Most people would lose their mind if they had to live with a messy person. But one man on Twitter has taken his roommates untidiness in the stride and, in fact, turned it into hilarious pieces of “artwork.”
Comedian Justin Cousson from Los Angeles, California, has created a “passive-aggressive” art gallery using his friend’s dirty dishes, cheese knife and other items sprawled across the living room, kitchen and laundry room. He apparently came up with the idea when his roomie’s messiness became too much to handle.
Cousson shared his creativity on Twitter, with the caption, “My passive-aggressive art gallery is thriving, although some critics don't care for my emphasis on found pieces.”
Although there are 30 pieces of artwork in total, the young man has shared just a few of them on the social media site.
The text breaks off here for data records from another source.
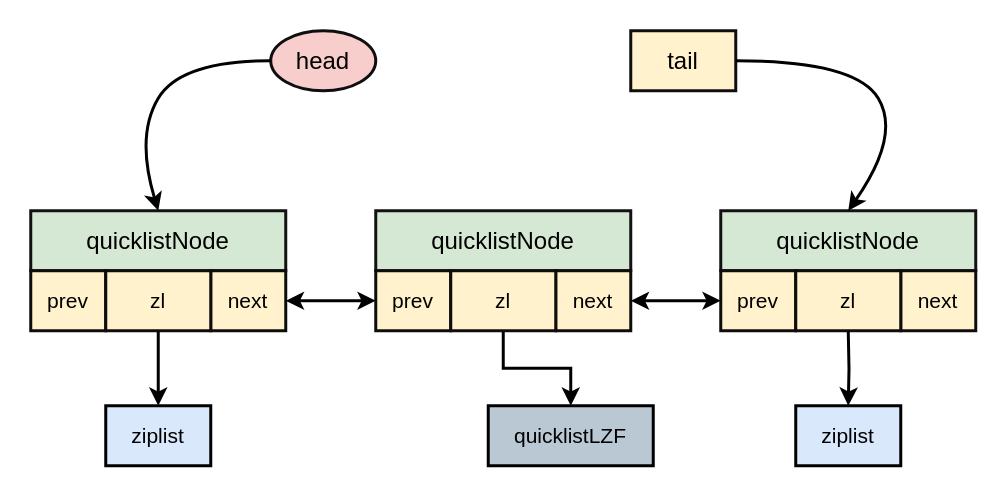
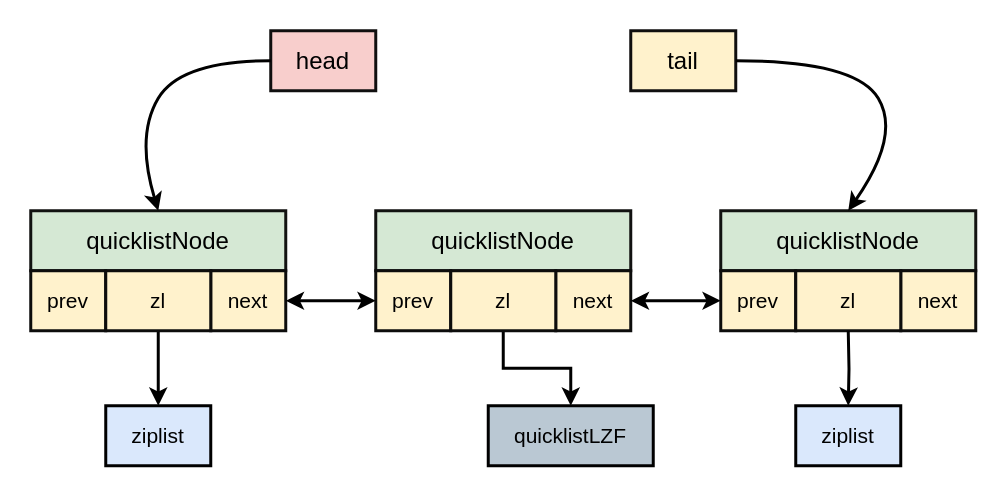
  <mxCell id="0" />
  <mxCell id="1" parent="0" />
- <mxCell id="2" value="&lt;font style=&quot;font-size: 16px;&quot;&gt;head&lt;/font&gt;" style="ellipse;whiteSpace=wrap;html=1;fillColor=#f8cecc;strokeColor=#100f0f;strokeWidth=2;" vertex="1" parent="1"><mxGeometry x="180" y="20" width="70" height="40" as="geometry" /></mxCell>
+ <mxCell id="2" value="&lt;font style=&quot;font-size: 16px;&quot;&gt;head&lt;/font&gt;" style="rounded=0;whiteSpace=wrap;html=1;fillColor=#f8cecc;strokeColor=#100f0f;strokeWidth=2;" vertex="1" parent="1"><mxGeometry x="180" y="20" width="70" height="40" as="geometry" /></mxCell>
  <mxCell id="3" value="&lt;font style=&quot;font-size: 16px;&quot;&gt;tail&lt;/font&gt;" style="rounded=0;whiteSpace=wrap;html=1;fillColor=#fff2cc;strokeColor=#100f0f;strokeWidth=2;" vertex="1" parent="1"><mxGeometry x="420" y="20" width="70" height="40" as="geometry" /></mxCell>
  <mxCell id="4" value="&lt;font style=&quot;font-size: 16px;&quot;&gt;quicklistNode&lt;/font&gt;" style="rounded=0;whiteSpace=wrap;html=1;fillColor=#d5e8d4;strokeColor=#121211;strokeWidth=2;" vertex="1" parent="1"><mxGeometry x="20" y="140" width="170" height="40" as="geometry" /></mxCell>
  <mxCell id="5" value="&lt;font style=&quot;font-size: 14px;&quot;&gt;prev&lt;/font&gt;" style="rounded=0;whiteSpace=wrap;html=1;strokeWidth=2;fillColor=#fff2cc;strokeColor=#0d0d0c;" vertex="1" parent="1"><mxGeometry x="20" y="180" width="50" height="40" as="geometry" /></mxCell>
  <mxCell id="6" value="&lt;font style=&quot;font-size: 14px;&quot;&gt;next&lt;/font&gt;" style="rounded=0;whiteSpace=wrap;html=1;strokeWidth=2;fillColor=#fff2cc;strokeColor=#0d0d0c;" vertex="1" parent="1"><mxGeometry x="140" y="180" width="50" height="40" as="geometry" /></mxCell>
  <mxCell id="7" style="edgeStyle=orthogonalEdgeStyle;rounded=0;orthogonalLoop=1;jettySize=auto;html=1;exitX=0.5;exitY=1;exitDx=0;exitDy=0;entryX=0.5;entryY=0;entryDx=0;entryDy=0;strokeWidth=2;" edge="1" parent="1" source="8" target="9"><mxGeometry relative="1" as="geometry" /></mxCell>
  <mxCell id="8" value="&lt;font style=&quot;font-size: 14px;&quot;&gt;zl&lt;/font&gt;" style="rounded=0;whiteSpace=wrap;html=1;strokeWidth=2;fillColor=#fff2cc;strokeColor=#0d0d0c;" vertex="1" parent="1"><mxGeometry x="70" y="180" width="70" height="40" as="geometry" /></mxCell>
  <mxCell id="9" value="&lt;font style=&quot;font-size: 14px;&quot;&gt;ziplist&lt;/font&gt;" style="rounded=0;whiteSpace=wrap;html=1;strokeWidth=2;fillColor=#dae8fc;strokeColor=#000000;" vertex="1" parent="1"><mxGeometry x="70" y="270" width="70" height="40" as="geometry" /></mxCell>
  <mxCell id="10" value="" style="curved=1;endArrow=classic;html=1;rounded=0;exitX=0;exitY=0.5;exitDx=0;exitDy=0;entryX=0.5;entryY=0;entryDx=0;entryDy=0;strokeWidth=2;" edge="1" parent="1" source="2" target="4"><mxGeometry width="50" height="50" relative="1" as="geometry"><mxPoint x="330" y="260" as="sourcePoint" /><mxPoint x="380" y="210" as="targetPoint" /><Array as="points"><mxPoint x="120" y="40" /><mxPoint x="90" y="90" /></Array></mxGeometry></mxCell>
  <mxCell id="11" value="&lt;font style=&quot;font-size: 16px;&quot;&gt;quicklistNode&lt;/font&gt;" style="rounded=0;whiteSpace=wrap;html=1;fillColor=#d5e8d4;strokeColor=#121211;strokeWidth=2;" vertex="1" parent="1"><mxGeometry x="250" y="140" width="170" height="40" as="geometry" /></mxCell>
  <mxCell id="12" value="&lt;font style=&quot;font-size: 14px;&quot;&gt;prev&lt;/font&gt;" style="rounded=0;whiteSpace=wrap;html=1;strokeWidth=2;fillColor=#fff2cc;strokeColor=#0d0d0c;" vertex="1" parent="1"><mxGeometry x="250" y="180" width="50" height="40" as="geometry" /></mxCell>
  <mxCell id="13" value="&lt;font style=&quot;font-size: 14px;&quot;&gt;next&lt;/font&gt;" style="rounded=0;whiteSpace=wrap;html=1;strokeWidth=2;fillColor=#fff2cc;strokeColor=#0d0d0c;" vertex="1" parent="1"><mxGeometry x="370" y="180" width="50" height="40" as="geometry" /></mxCell>
  <mxCell id="14" style="edgeStyle=orthogonalEdgeStyle;rounded=0;orthogonalLoop=1;jettySize=auto;html=1;exitX=0.5;exitY=1;exitDx=0;exitDy=0;entryX=0.5;entryY=0;entryDx=0;entryDy=0;strokeWidth=2;" edge="1" parent="1" source="15" target="25"><mxGeometry relative="1" as="geometry" /></mxCell>
  <mxCell id="15" value="&lt;font style=&quot;font-size: 14px;&quot;&gt;zl&lt;/font&gt;" style="rounded=0;whiteSpace=wrap;html=1;strokeWidth=2;fillColor=#fff2cc;strokeColor=#0d0d0c;" vertex="1" parent="1"><mxGeometry x="300" y="180" width="70" height="40" as="geometry" /></mxCell>
  <mxCell id="16" value="" style="endArrow=classic;startArrow=classic;html=1;rounded=0;exitX=1;exitY=0.5;exitDx=0;exitDy=0;entryX=0;entryY=0.5;entryDx=0;entryDy=0;strokeWidth=2;" edge="1" parent="1" source="6" target="12"><mxGeometry width="50" height="50" relative="1" as="geometry"><mxPoint x="330" y="260" as="sourcePoint" /><mxPoint x="380" y="210" as="targetPoint" /></mxGeometry></mxCell>
  <mxCell id="17" value="&lt;font style=&quot;font-size: 16px;&quot;&gt;quicklistNode&lt;/font&gt;" style="rounded=0;whiteSpace=wrap;html=1;fillColor=#d5e8d4;strokeColor=#121211;strokeWidth=2;" vertex="1" parent="1"><mxGeometry x="480" y="140" width="170" height="40" as="geometry" /></mxCell>
  <mxCell id="18" value="&lt;font style=&quot;font-size: 14px;&quot;&gt;prev&lt;/font&gt;" style="rounded=0;whiteSpace=wrap;html=1;strokeWidth=2;fillColor=#fff2cc;strokeColor=#0d0d0c;" vertex="1" parent="1"><mxGeometry x="480" y="180" width="50" height="40" as="geometry" /></mxCell>
  <mxCell id="19" value="&lt;font style=&quot;font-size: 14px;&quot;&gt;next&lt;/font&gt;" style="rounded=0;whiteSpace=wrap;html=1;strokeWidth=2;fillColor=#fff2cc;strokeColor=#0d0d0c;" vertex="1" parent="1"><mxGeometry x="600" y="180" width="50" height="40" as="geometry" /></mxCell>
  <mxCell id="20" value="&lt;font style=&quot;font-size: 14px;&quot;&gt;zl&lt;/font&gt;" style="rounded=0;whiteSpace=wrap;html=1;strokeWidth=2;fillColor=#fff2cc;strokeColor=#0d0d0c;" vertex="1" parent="1"><mxGeometry x="530" y="180" width="70" height="40" as="geometry" /></mxCell>
  <mxCell id="21" value="" style="endArrow=classic;startArrow=classic;html=1;rounded=0;exitX=1;exitY=0.5;exitDx=0;exitDy=0;entryX=0;entryY=0.5;entryDx=0;entryDy=0;strokeWidth=2;" edge="1" parent="1" target="18"><mxGeometry width="50" height="50" relative="1" as="geometry"><mxPoint x="420" y="200" as="sourcePoint" /><mxPoint x="610" y="210" as="targetPoint" /></mxGeometry></mxCell>
  <mxCell id="22" value="" style="curved=1;endArrow=classic;html=1;rounded=0;exitX=1;exitY=0.5;exitDx=0;exitDy=0;entryX=0.5;entryY=0;entryDx=0;entryDy=0;strokeWidth=2;" edge="1" parent="1" source="3" target="17"><mxGeometry width="50" height="50" relative="1" as="geometry"><mxPoint x="559" y="40" as="sourcePoint" /><mxPoint x="484" y="140" as="targetPoint" /><Array as="points"><mxPoint x="570" y="40" /><mxPoint x="600" y="90" /></Array></mxGeometry></mxCell>
  <mxCell id="23" style="edgeStyle=orthogonalEdgeStyle;rounded=0;orthogonalLoop=1;jettySize=auto;html=1;exitX=0.5;exitY=1;exitDx=0;exitDy=0;entryX=0.5;entryY=0;entryDx=0;entryDy=0;strokeWidth=2;" edge="1" parent="1" target="24"><mxGeometry relative="1" as="geometry"><mxPoint x="565" y="220" as="sourcePoint" /></mxGeometry></mxCell>
  <mxCell id="24" value="&lt;font style=&quot;font-size: 14px;&quot;&gt;ziplist&lt;/font&gt;" style="rounded=0;whiteSpace=wrap;html=1;strokeWidth=2;fillColor=#dae8fc;strokeColor=#000000;" vertex="1" parent="1"><mxGeometry x="530" y="270" width="70" height="40" as="geometry" /></mxCell>
  <mxCell id="25" value="&lt;font style=&quot;font-size: 14px;&quot;&gt;quicklistLZF&lt;/font&gt;" style="rounded=0;whiteSpace=wrap;html=1;strokeWidth=2;fillColor=#bac8d3;strokeColor=#000000;" vertex="1" parent="1"><mxGeometry x="325" y="270" width="110" height="40" as="geometry" /></mxCell>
Since then the images have gained around 7,700 likes and nearly 4,000 re-tweets.
My passive-aggressive art gallery is thriving, although some critics don't care for my emphasis on found pieces. pic.twitter.com/qp9hJ651tW— justin L! cousson (@justincousson) March 16, 2017
“Knife left out on counter in striking distance of knife block , having been only used to remove seal of ice cream carton, which was also left on counter, leaving quite the sight as the last thing I saw before I gratefully left town for two week,” read one card place near a kitchen knife on the counter.
People on social media loved the comedian’s posts, and soon began commenting on his art gallery that used “mixed media.”
@justincousson This is one of the best things on the Internet this week. BRILLIANT.— Doctor G (@DoctorG777) March 18, 2017
@justincousson as someone who lives in a student flat with a disgusting kitchen, i love this— gillian (@fsteingirls) March 18, 2017
@justincousson I'd say it's art! Shows human interaction with inorganic objects and the subtle statements are quite clever! Hehe.— an old soul (@goast_n_stuff) March 18, 2017
Some of them even shared images of their own messy homes and asked for Cousson’s opinion on the value of their “artwork.”